**Action item:**
Using the data below, report how many lines hold the word "none". Include nothing else in the reply.

**Recorded data:**

[Start of section]

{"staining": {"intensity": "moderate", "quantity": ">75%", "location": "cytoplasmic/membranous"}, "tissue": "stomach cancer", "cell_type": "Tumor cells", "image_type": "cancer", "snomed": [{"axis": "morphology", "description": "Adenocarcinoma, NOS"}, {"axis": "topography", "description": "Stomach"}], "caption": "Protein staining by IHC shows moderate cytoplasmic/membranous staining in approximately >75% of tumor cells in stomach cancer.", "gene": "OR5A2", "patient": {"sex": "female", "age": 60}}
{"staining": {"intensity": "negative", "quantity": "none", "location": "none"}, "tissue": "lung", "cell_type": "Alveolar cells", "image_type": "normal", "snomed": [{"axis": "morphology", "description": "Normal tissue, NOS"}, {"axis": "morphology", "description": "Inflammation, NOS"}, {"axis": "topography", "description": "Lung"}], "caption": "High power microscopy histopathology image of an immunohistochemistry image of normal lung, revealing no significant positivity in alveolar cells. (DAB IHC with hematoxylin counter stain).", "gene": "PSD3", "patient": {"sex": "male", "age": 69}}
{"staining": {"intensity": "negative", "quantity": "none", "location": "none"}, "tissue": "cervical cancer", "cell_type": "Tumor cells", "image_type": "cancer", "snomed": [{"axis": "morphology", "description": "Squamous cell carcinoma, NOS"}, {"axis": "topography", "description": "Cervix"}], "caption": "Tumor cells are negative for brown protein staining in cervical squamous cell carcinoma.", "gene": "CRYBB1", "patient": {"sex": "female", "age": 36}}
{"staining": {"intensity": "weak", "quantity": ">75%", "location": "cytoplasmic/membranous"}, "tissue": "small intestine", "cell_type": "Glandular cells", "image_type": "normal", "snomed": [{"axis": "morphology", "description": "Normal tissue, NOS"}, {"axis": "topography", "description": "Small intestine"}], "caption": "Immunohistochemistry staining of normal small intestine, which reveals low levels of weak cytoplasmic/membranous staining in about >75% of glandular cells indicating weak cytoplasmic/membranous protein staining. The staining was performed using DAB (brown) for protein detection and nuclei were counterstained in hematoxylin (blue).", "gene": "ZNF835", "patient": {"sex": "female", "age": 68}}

[End of section]

**Expected answer:**
2